» Estratto del documento:
La caratteristica più nota del sistema bancario islamico è il divieto di addebitare interessi. Il Corano vieta l’attribuzione di interessi (Riba) sul denaro prestato. È importante comprendere alcuni principi dell’Islam sui cui si fonda la finanza islamica. La Shari'ah si basa sui principi coranici così come sono stati fissati nel Sacro Corano e sulle parole e le gestadel profeta Muhammad (saw). La Shari'ah proibisce gli interessi (Riba) e gli economisti islamici sono ora concordi sul fatto che il termine Riba non si riferisce solo all’usura ma anche ai tassi di interesse. Il Corano è chiaro riguardo al divieto di Riba, che viene a volte definita come interesse eccessivo. “Oh Voi dov’è la vostra fede! Abbiate timore di Allah e se siete davvero credenti, riponete le vostre rivendicazioni da usurai”. Gli studiosi musulmani hanno accettato il termine Riba per riferirsi a qualsiasi corresponsione di interessi, fissa o garantita, sui prestiti di denaro contante o sui depositi. Numerosi passaggi coranici ammoniscono espressamente il fedele a guardarsi dagli interessi.

Le regole della finanza islamica sono piuttosto semplici e possono riassumersi nel seguente modo :

 

a)      Qualsiasi pagamento predeterminato oltre e in aggiunta all’effettivo importo di denaro è vietato.

 L’Islam permette solo un tipo di prestito chiamato qard-el-hassan (letteralmente, buon prestito) dove il prestatore non addebita alcun interesse o importo addizionale alla cifra prestata. Gli antichi giuristi musulmani hanno fissato questo principio in modo così ferreo che, secondo un commentare “questo divieto si applica a qualsiasi vantaggio o beneficio che il prestatore potrebbe ricavare dal qard(prestito) così come cavalcare il mulo del debitore, mangiare alla sua tavola, o anche approfittarsi dell’ombra del suo muro di cinta”. Il principio sotteso a questa citazione enfatizza che benefici associati o derivati (N.d.A. dal prestito) sono proibiti.

» Dati forniti:
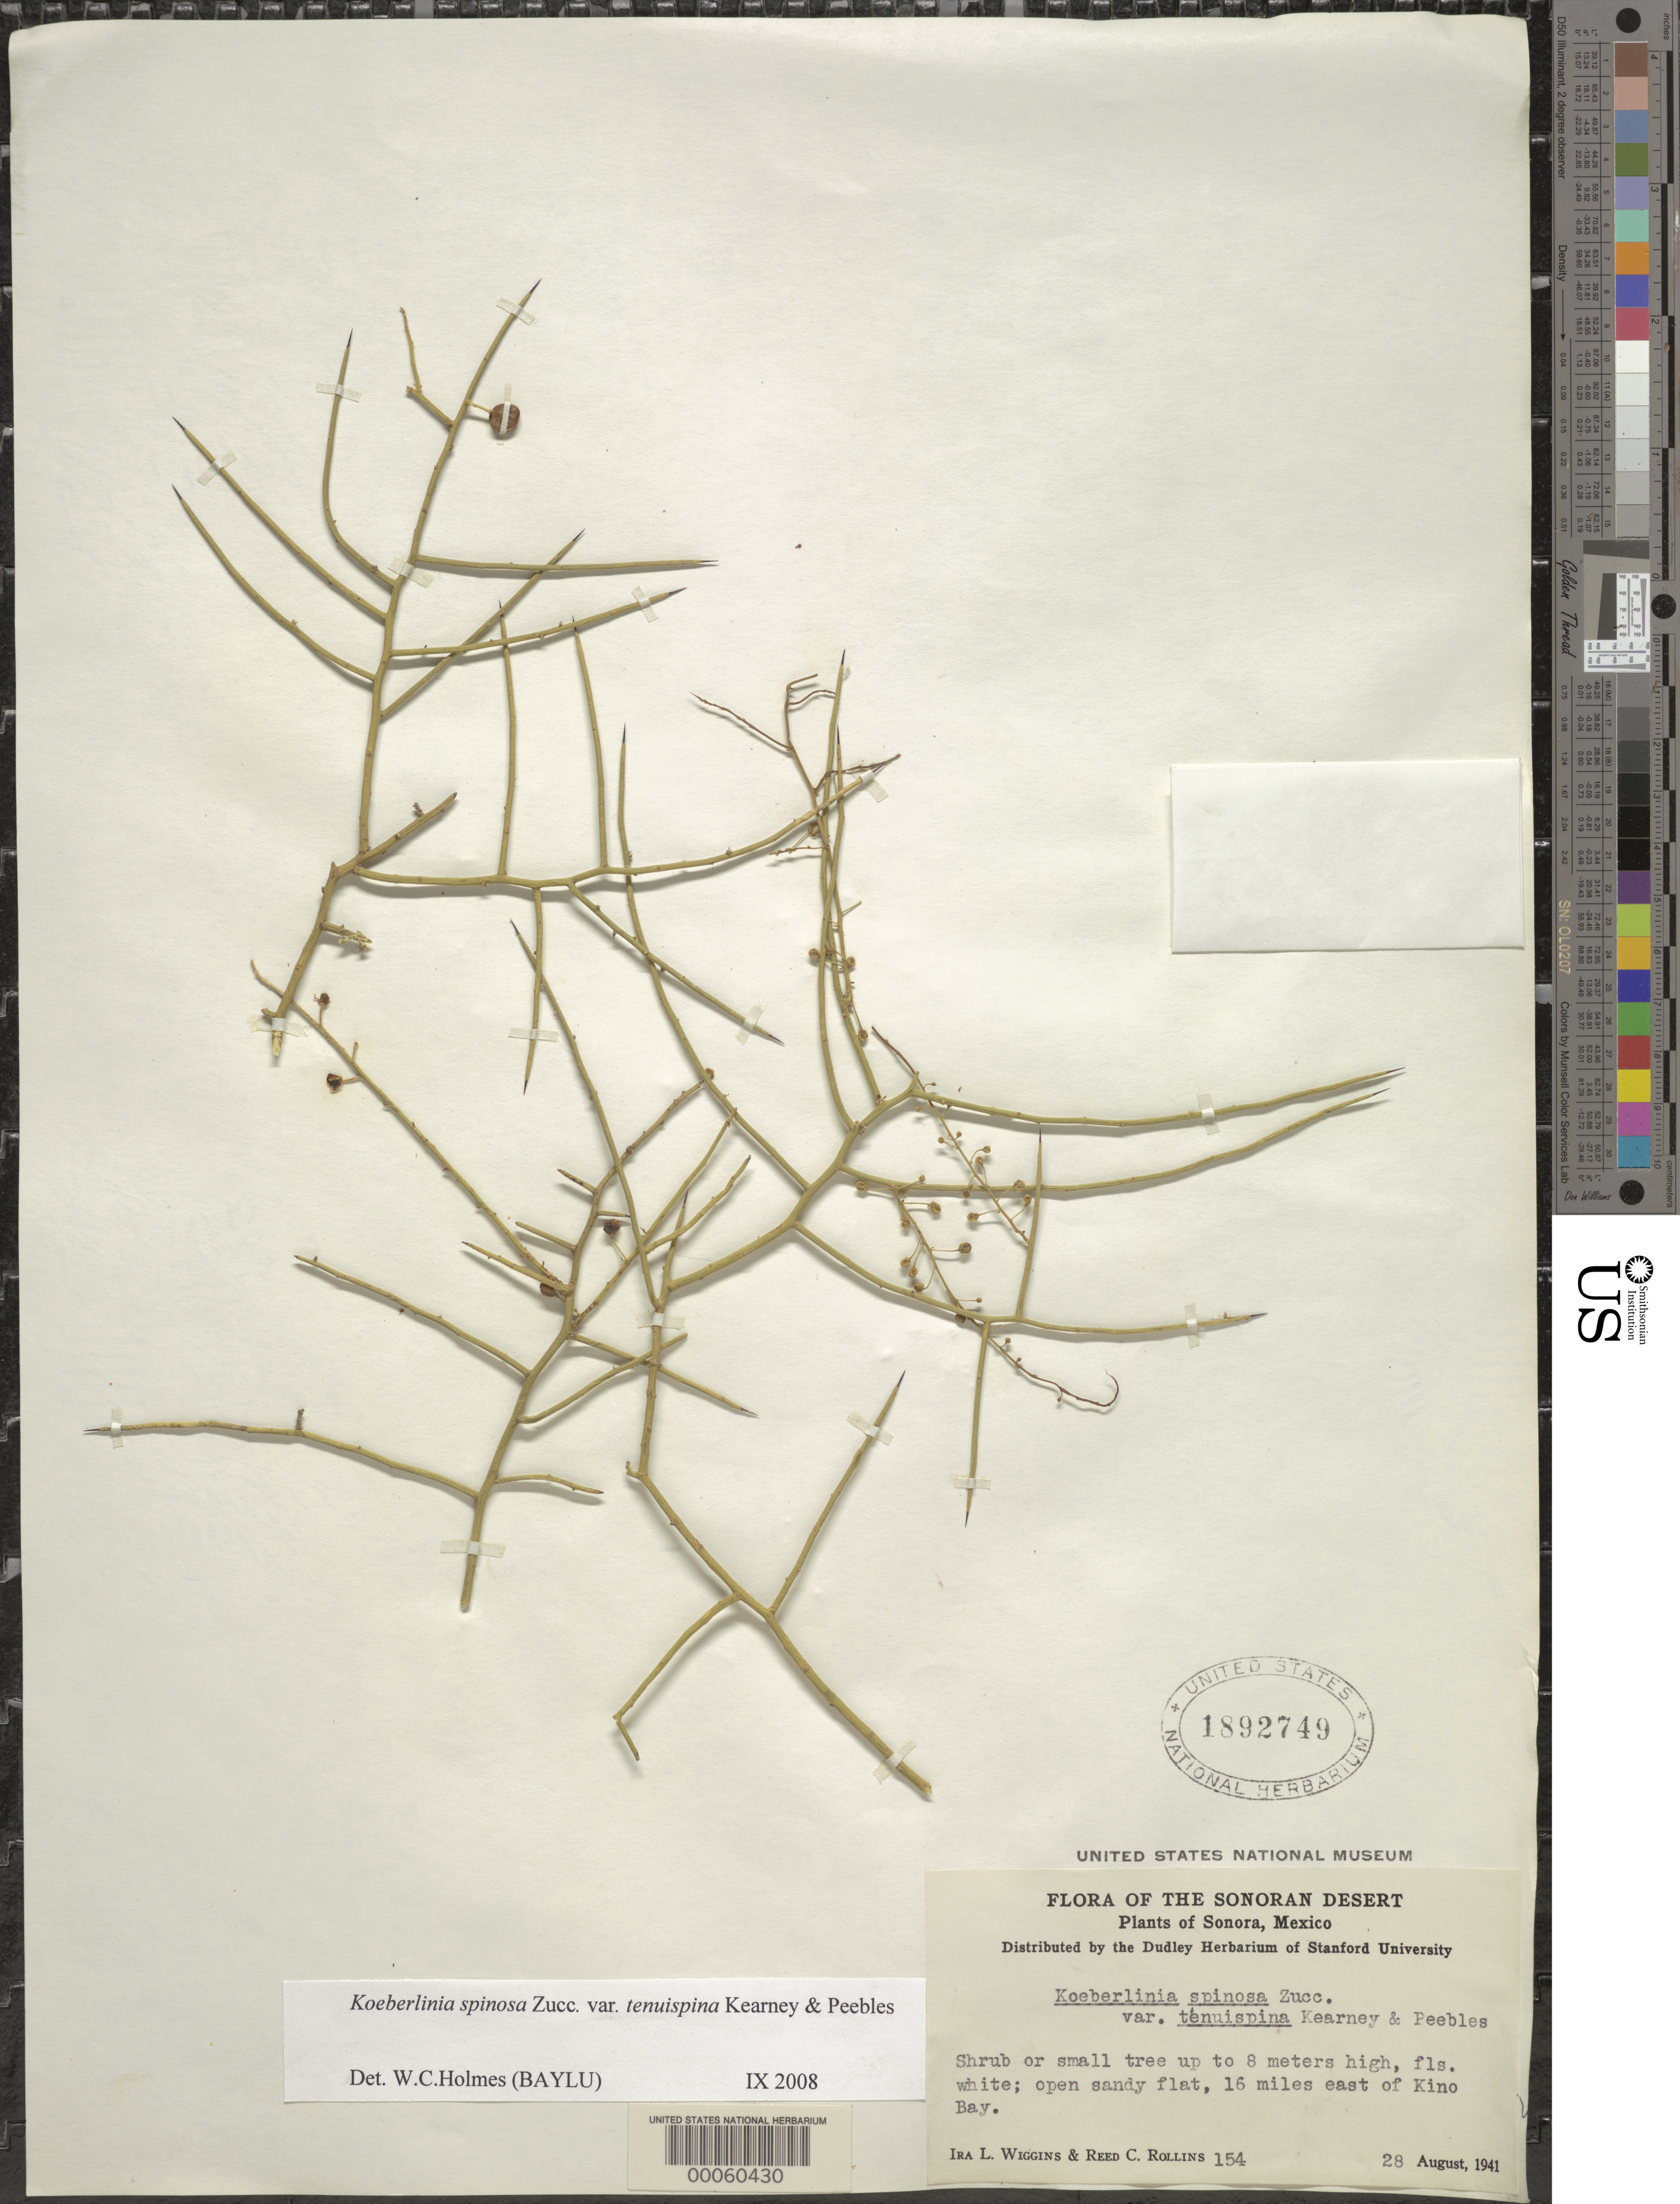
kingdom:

» Da svolgere: Estrai dal testo sulla finanza islamica il passo che va da "L’Islam permette solo" fino a "prestito) sono proibiti." incluso. Le righe sono materiale a sé, distinto dal testo sulla finanza islamica.

» Risposta all'esercizio:
L’Islam permette solo un tipo di prestito chiamato qard-el-hassan (letteralmente, buon prestito) dove il prestatore non addebita alcun interesse o importo addizionale alla cifra prestata. Gli antichi giuristi musulmani hanno fissato questo principio in modo così ferreo che, secondo un commentare “questo divieto si applica a qualsiasi vantaggio o beneficio che il prestatore potrebbe ricavare dal qard(prestito) così come cavalcare il mulo del debitore, mangiare alla sua tavola, o anche approfittarsi dell’ombra del suo muro di cinta”. Il principio sotteso a questa citazione enfatizza che benefici associati o derivati (N.d.A. dal prestito) sono proibiti.